Father Wilson Miscamble, a professor at Notre Dame, brings us this news, that, in morally saner times, would be regarded as a bad attempt at a joke:
Notre Dame’s Board of Trustees gathers on campus this week. Committee meetings will be held on Thursday, followed by the full board meeting on Friday, and then the much-anticipated football game against Stanford on Saturday. Not much is expected to emerge from the meetings themselves. It will be appear to be business as usual. But in fact, something deeply troubling will have happened.
Sadly, at Notre Dame – as indeed at many other Catholic universities – many board members are essentially passive bystanders selected mainly for their “giving potential,” as it is delicately put, rather than for their qualifications to fulfill the serious responsibility mandated for them in Ex Corde Ecclesiaeto maintain and strengthen the Catholic identity of the university.
Board members are usually not deeply familiar with Catholic higher education. They are easily “guided” by the administration to desired decisions. Whatever their limitations, however, many are no doubt committed Catholics who genuinely want Notre Dame to be an authentically Catholic institution. And most trustees have not damaged Notre Dame’s mission as a Catholic university.

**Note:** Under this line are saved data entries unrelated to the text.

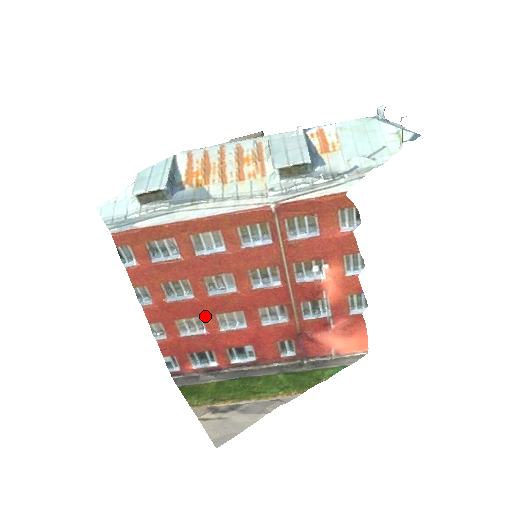
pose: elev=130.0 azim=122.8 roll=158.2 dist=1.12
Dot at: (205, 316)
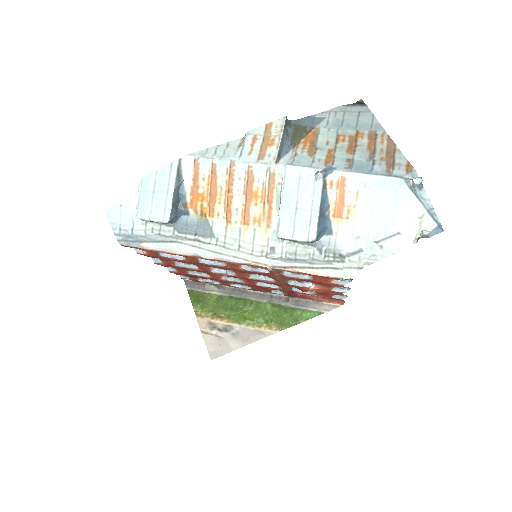
Dot at: (209, 273)
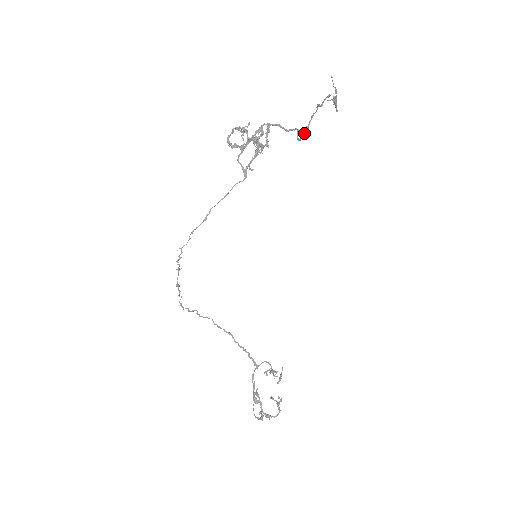
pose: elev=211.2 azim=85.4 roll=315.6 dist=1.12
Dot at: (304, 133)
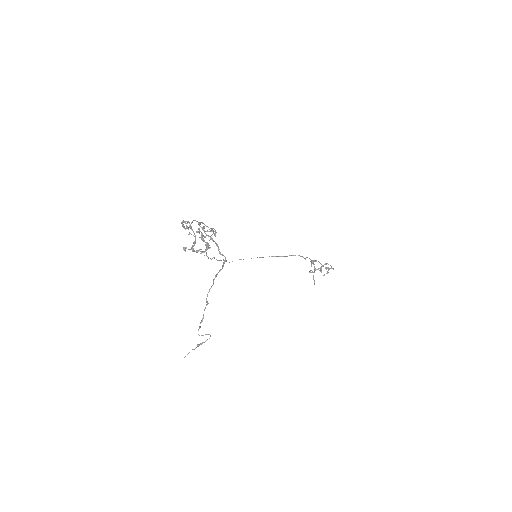
Dot at: (222, 267)
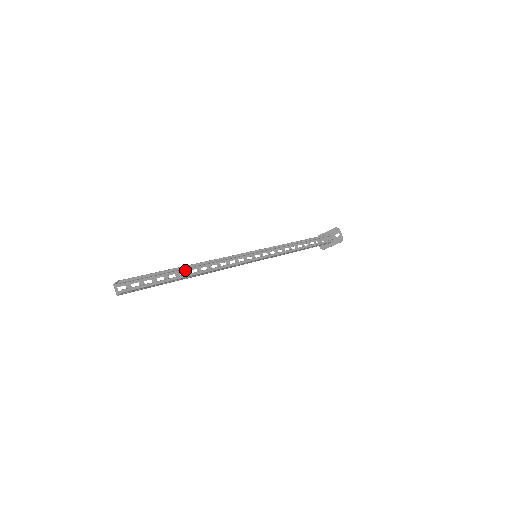
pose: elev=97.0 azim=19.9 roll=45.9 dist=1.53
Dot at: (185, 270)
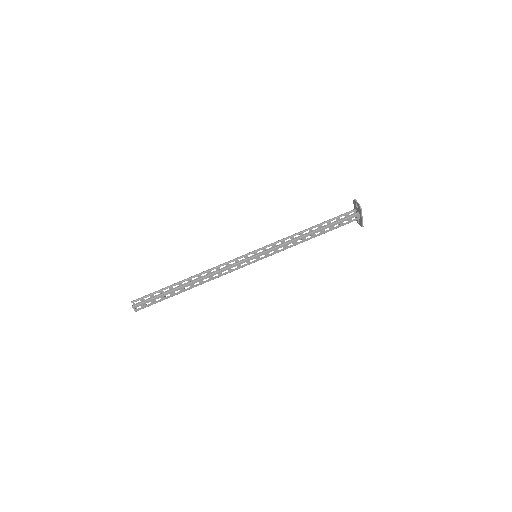
Dot at: occluded
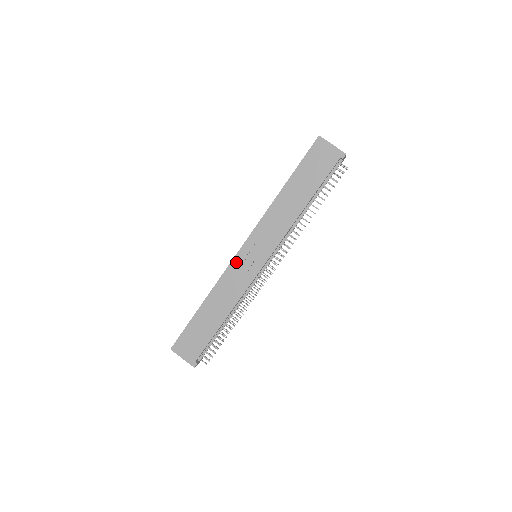
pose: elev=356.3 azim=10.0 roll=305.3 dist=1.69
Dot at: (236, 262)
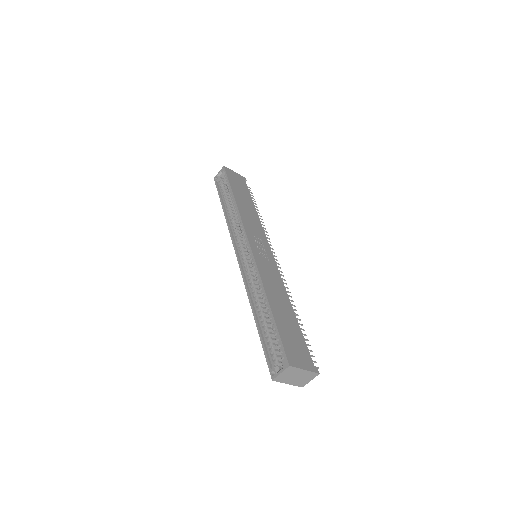
Dot at: (257, 256)
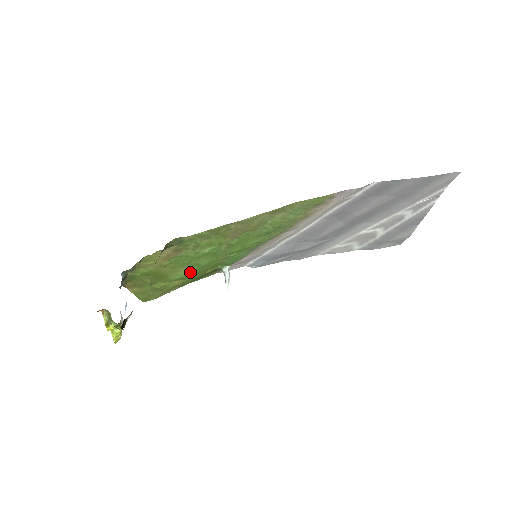
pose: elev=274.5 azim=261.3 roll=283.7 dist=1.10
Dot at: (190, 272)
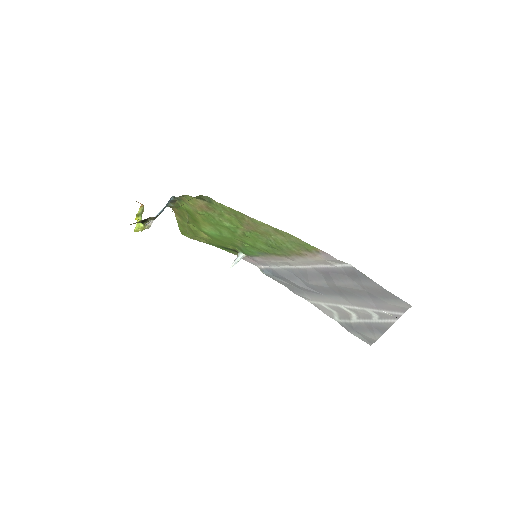
Dot at: (215, 234)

This is about to change at the October meeting, when Ms. Katie Washington will take her “junior trustee” position on the board, to which she was elected last May. Ms. Washington was Notre Dame’s 2010 valedictorian and is now enrolled at Johns Hopkins Medical School.
In 2012, she joined several of her medical school colleagues in authoring an op-ed piece in the Baltimore Sun criticizing the Catholic Church’s position on the Obamacare contraception/abortifacient mandate. She revealed her belief that all religious employers should be required by law to provide contraception and abortifacient coverage whatever their religiously grounded objections.

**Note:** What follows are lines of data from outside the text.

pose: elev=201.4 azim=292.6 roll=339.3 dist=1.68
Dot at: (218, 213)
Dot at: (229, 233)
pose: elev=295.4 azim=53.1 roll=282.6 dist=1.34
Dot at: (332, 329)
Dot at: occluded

Her op-ed singled out “national Catholic leaders” for reproach, and specifically criticized then Cardinal-designate Edwin O’Brien of Baltimore. Her animosity to the Church’s position – the very one which Notre Dame has embraced in its lawsuit against the Obama administration – was clear. She has not subsequently qualified or retracted her statement.
She presumably favors the continued federal coercion of those like the Little Sisters of the Poor whose conscience forbids them to agree to morally objectionable Obamacare provisions. Nonetheless, this supporter of the Obama Administration’s assault on the religious liberty of institutions like Notre Dame has gained appointment to the governing board of the university.
Regrettably, this appointment was made upon the initiative of University President Fr. John Jenkins and by vote of the twelve-member Board of Fellows, made up of six Holy Cross priests and six laypersons. It happened, however, without their being briefed on Ms. Washington’s hostility to religious liberty and Notre Dame’s claim of conscience.